News

‘Deal with the Devil’: Harvard Medical School Faculty Grapple with Increased Industry Research Funding

News

As Dean Long’s Departure Looms, Harvard President Garber To Appoint Interim HGSE Dean

News

Harvard Students Rally in Solidarity with Pro-Palestine MIT Encampment Amid National Campus Turmoil

News

Attorneys Present Closing Arguments in Wrongful Death Trial Against CAMHS Employee

News

Harvard President Garber Declines To Rule Out Police Response To Campus Protests

Editorials

The Salient’s Unfortunate Anonymity

By Julian J. Giordano
By The Crimson Editorial Board
This staff editorial solely represents the majority view of The Crimson Editorial Board.

You and every other undergraduate awoke last month to find a copy of The Salient, back from the dead, at your doorstep. The mag, according to its spokesperson, is the space for “independent and contrarian thought at Harvard.” Yes, spokesperson. Save for Jacob A. Cremers ’23-’24, The Salient’s mouthpiece, every associate of the conservative publication is anonymous. Its writers have all discarded their real names for pseudonyms, electing to go instead by titles including Publius, Marcus Porcius Cato, and Thucydides — all Greco-Romans known for their stamp on political philosophy.

As undergraduates who frequently publish our own collegiate musings, we genuinely welcome The Salient’s return to the campus writing scene, from which it has been absent since 2012. But we are disappointed by our peers’ choice to go entirely anonymous, something its previous incarnation, for all its faults, did not do.

Signing a piece off with a byline requires a writer to take ownership of their work. This is why our own opinion page publishes anonymous pieces exceptionally rarely, and why our editorial board — which by design, runs pieces under an institutional byline — has committed to publishing the names of our active editors on our website. This change was announced last year as follows: “While we take pride in our institutional byline, we believe it’s important that our community can hold us accountable for what we publish.” For all its talk of “expecting controversy” The Salient seems to be taking the opposite approach: ducking behind Roman busts to avoid any such accountability for their writing.

Pseudonyms have enabled the publication of crucial writing in the past. The writings of Harriet Jacobs, a Black woman who wrote the autobiographical “Incidents in the Life of a Slave Girl” under the pseudonym Linda Gent, fueled antebellum abolitionist movements in the U.S. Many women have written under male names in order to even get published throughout history. The Salient’s embrace of the pseudonym, however, does not promote anything nearly as meaningful.

Op-ed writers for The Crimson often receive feedback on their pieces — good or bad — in dining halls, via email, and, yes, in The Crimson’s comments section. Through only using anonymous bylines, and not even publishing an online record of the paper, The Salient effectively removes any room for discourse between author and audience. How, exactly, is one to engage with Publius?

The Salient explains its use of pseudonyms is “to encourage freedom of expression and attract contributors who would otherwise be too shy of public exposure.” This, to us, reads as self-defeating. The stance, as a previous op-ed argued, implies that any idea published in The Salient is unutterable.
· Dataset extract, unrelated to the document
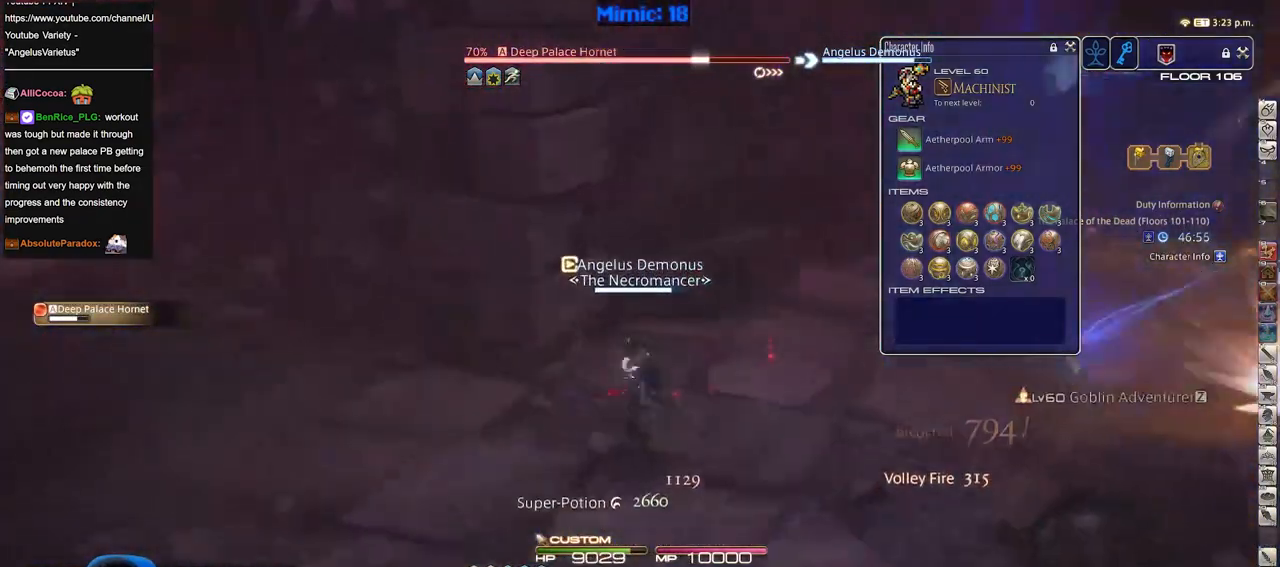
{"keys": [], "events": [[100, "a", "up"], [333, "d", "down"], [467, "d", "up"], [467, "s", "up"]]}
Yet the collection of essays, including one which argues that Mormonism contributes to the state of Utah’s low-income inequality, simply aren’t pariah-making, though many students may disagree strongly with the stances articulated. Rather than awaiting criticism, The Salient’s model essentially deems its opinions unpublishable before they even reach an audience, which can only dull freedom of expression.
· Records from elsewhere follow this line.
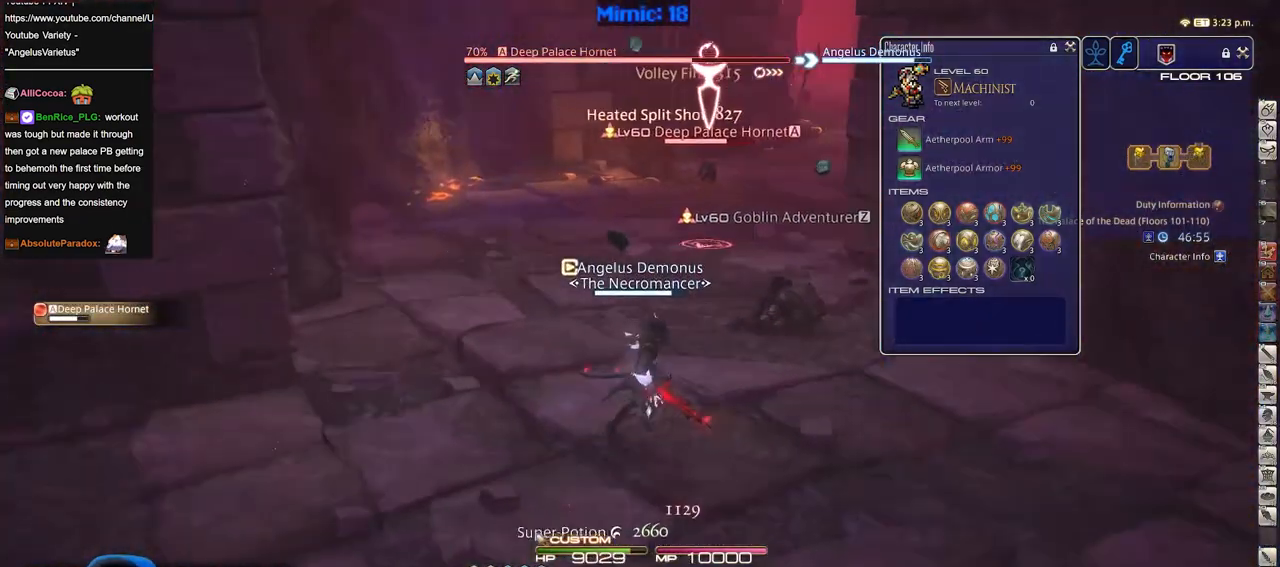
{"keys": [], "events": []}
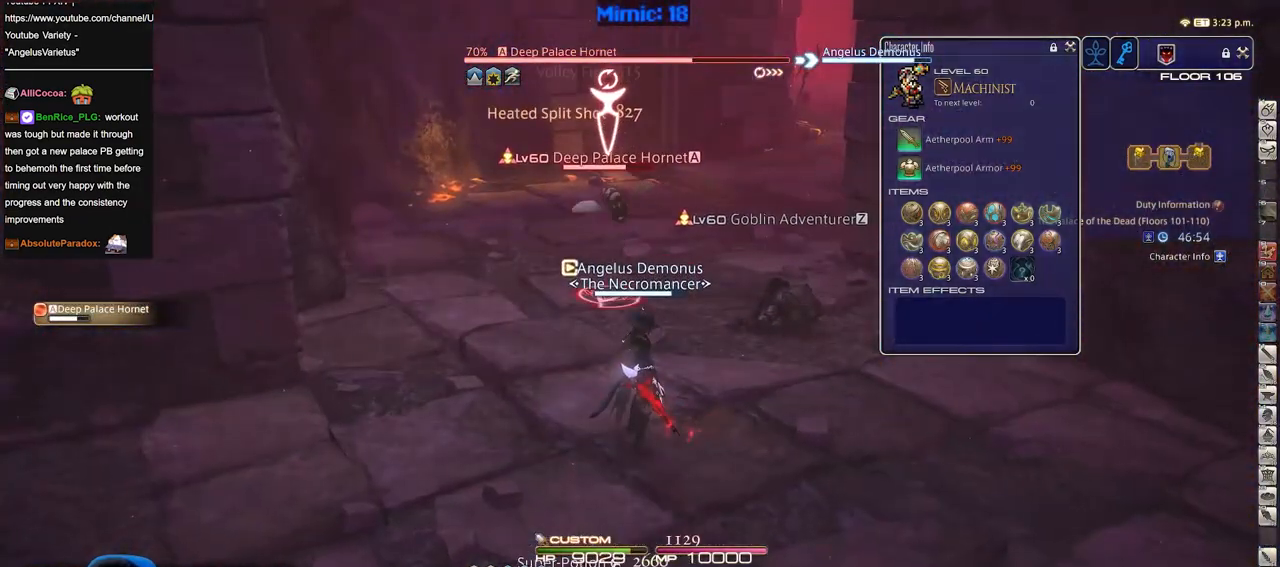
{"keys": [], "events": []}
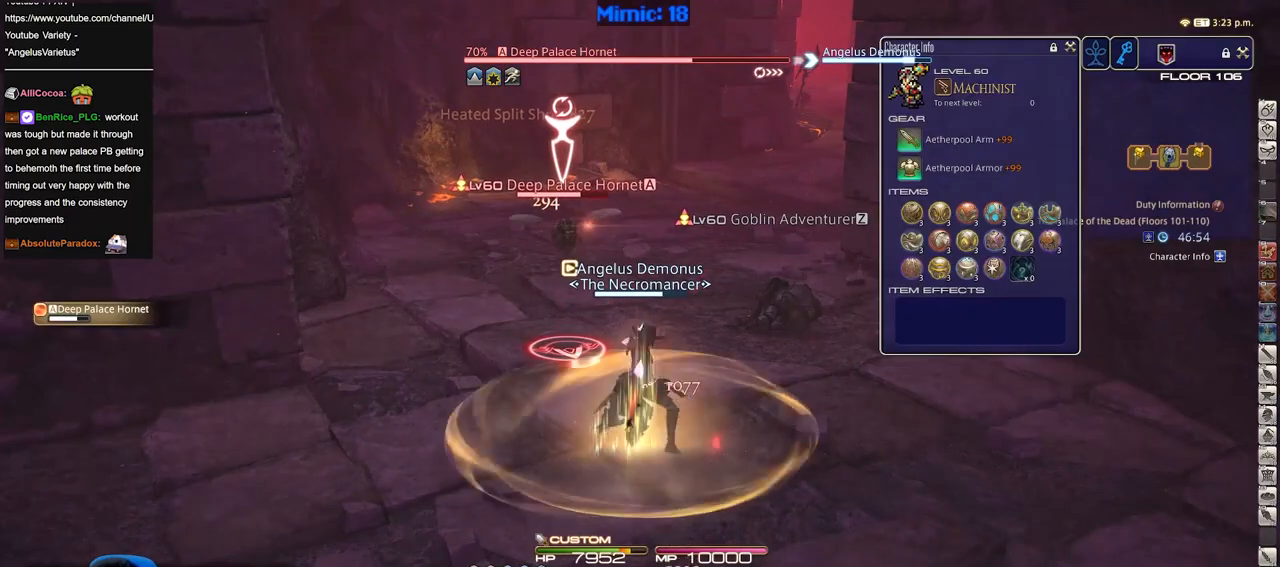
{"keys": ["s"], "events": [[234, "s", "down"]]}
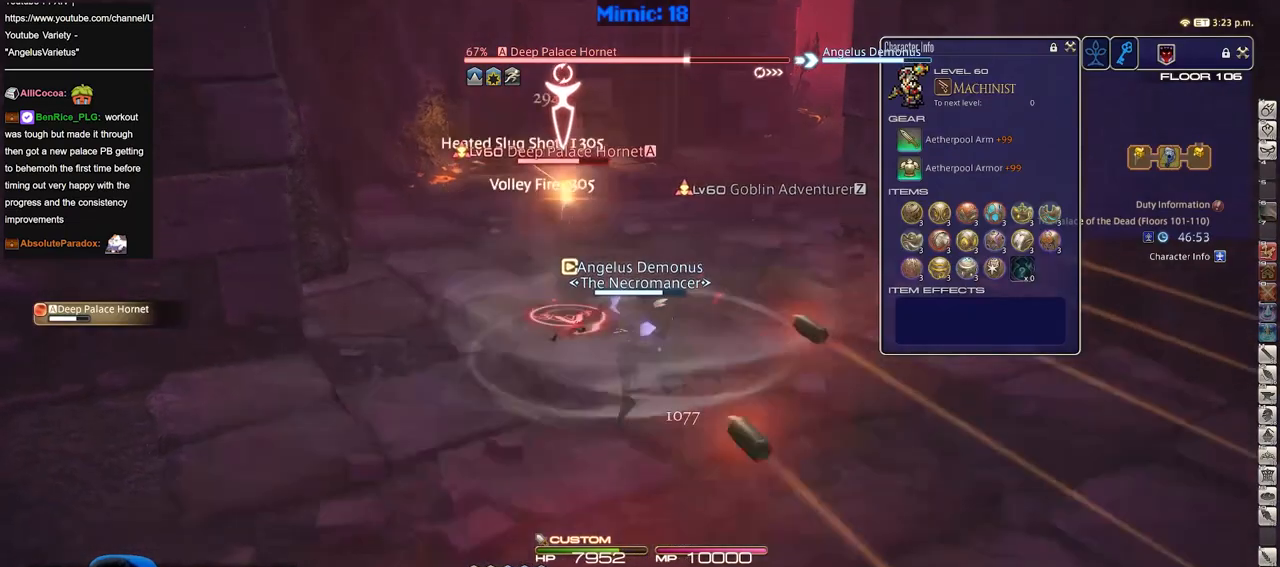
{"keys": [], "events": [[16, "s", "up"], [116, "w", "down"], [250, "w", "up"]]}
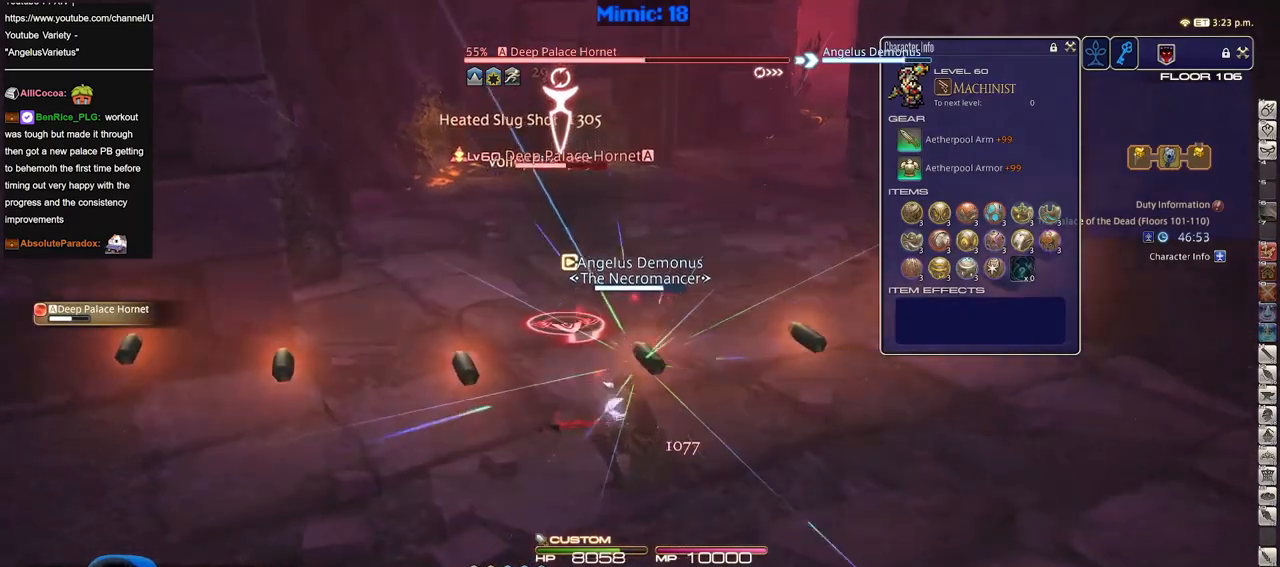
{"keys": ["a", "p", "w"], "events": [[83, "p", "down"], [400, "a", "down"], [400, "w", "down"]]}
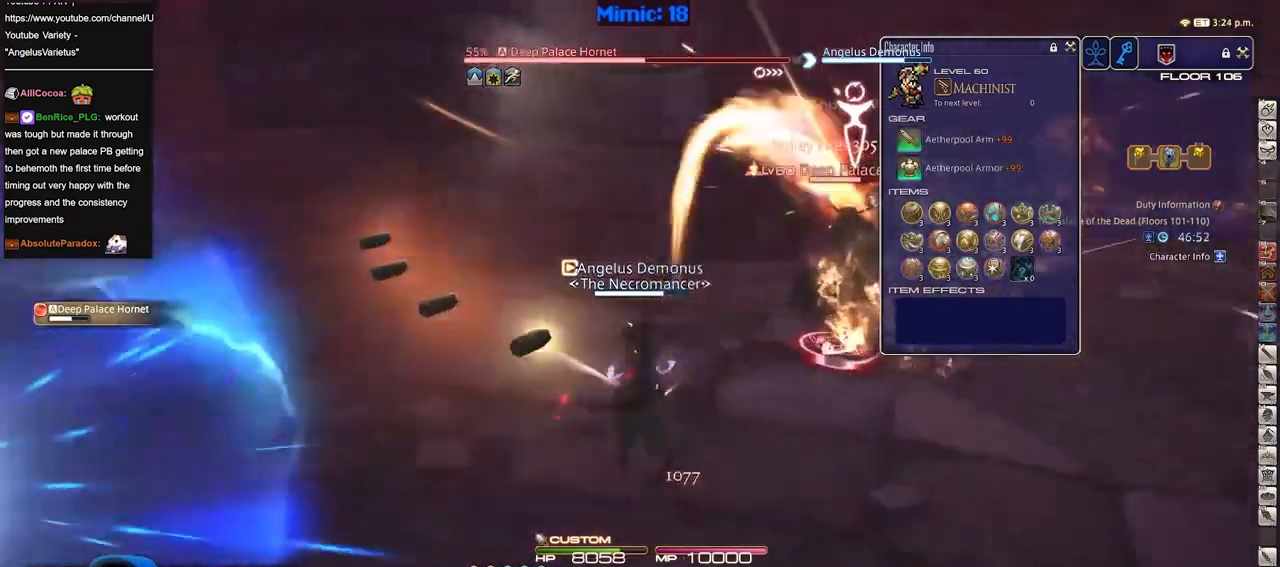
{"keys": ["p"], "events": [[467, "a", "up"], [467, "w", "up"]]}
We also worry about the damaging impact anonymity might have on the arguments made in The Salient. Ample research demonstrates that people tend to behave more rudely and abusively when their identities are concealed. The Pew Research Center points to anonymity as bringing out the worst of our online selves, resulting in “uncivil discourse” and hatefulness.

Salient writers have previously published a fair share of hateful content under actual bylines. Gladden J. Pappin ’04, the magazine’s then-editor, argued that Harvard should bring back a semblance of its Secret Courts of 1920, which surveilled and expelled gay students, to punish deviant sexual behavior again in the 21st century — especially “not merely immoral but perverted and unnatural” same-sex relationships. Two other editors of the magazine resigned in protest. In its anonymous pursuit of contrarian thought, we hope this rebirthed Salient follows in the tradition of these two editors and prevents the pseudonym from protecting bigoted speech.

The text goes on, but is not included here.